FTR’s Trucking Conditions Index for August increased from July to a reading of 6.76. The TCI is continuing a steady rise that is expected throughout 2017, as new regulations tighten capacity resulting in better pricing and margins for trucking companies. This improvement is largely from the supply side, as currently the economy and freight markets are in a slow growth phase with unclear direction typical of a late recovery environment. The TCI is expected to peak in early 2018.
“The July and August increases in the Trucking Conditions Index were led by positive changes in capacity utilization and fuel prices. Fuel prices look to have stabilized during the fall and are unlikely to have a big impact on transportation markets until oil prices move substantially away from $50 per barrel,” said FTR Chief Operating Officer Jonathan Starks. “Also, despite the weak reports from the public TL carriers, utilization of the overall fleet is showing some moderate improvement. This trend is likely to be subdued until mid-2017 when we get close to the implementation data for electronic logging devices.
“The third quarter is likely to be the nadir for weak reports, and we should begin to see economic improvement, easier year-over-year comparisons and better overall market conditions as capacity tightens up due to regulations. Spot market conditions are beginning to affirm this, with the dry van market on Truckstop.com showing positive year-over-year comparisons for both load volumes and rates.”

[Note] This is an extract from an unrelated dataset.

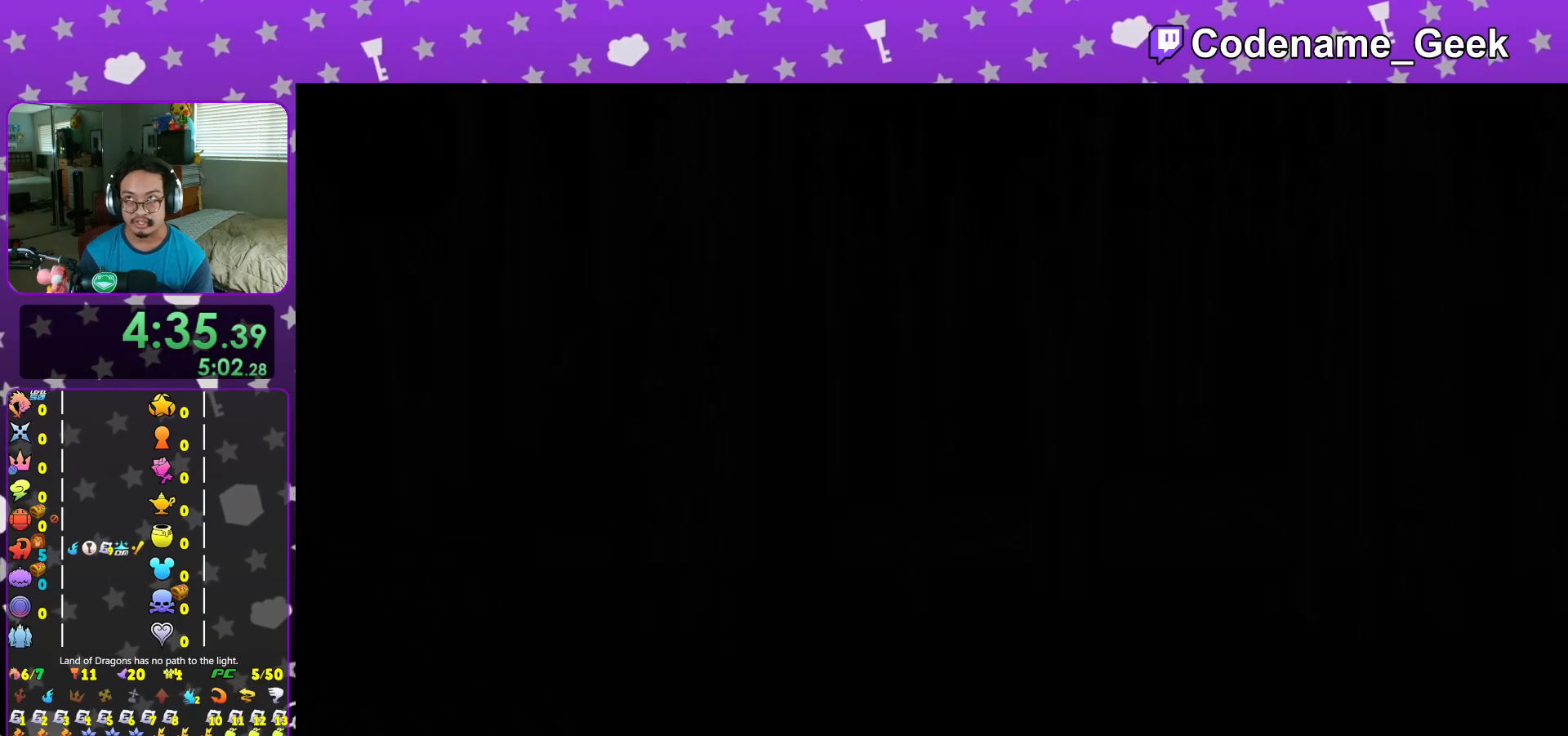
{"buttons": ["B"], "left_stick": "center", "right_stick": "center", "events": [[34, "B", "up"], [101, "B", "down"], [201, "B", "up"], [284, "B", "down"], [367, "B", "up"], [468, "B", "down"]]}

Details of the August TCI are found in the October issue of FTR’s Trucking Update, published September 30. The “Notes by the Dashboard Light” commentary in the current issue suggests caution in spite of currently strong economic indicators. Along with the TCI and “Notes by the Dashboard Light,” Trucking Update includes data and analysis on load volumes, the capacity environment, rates, cost, and the truck driver situation.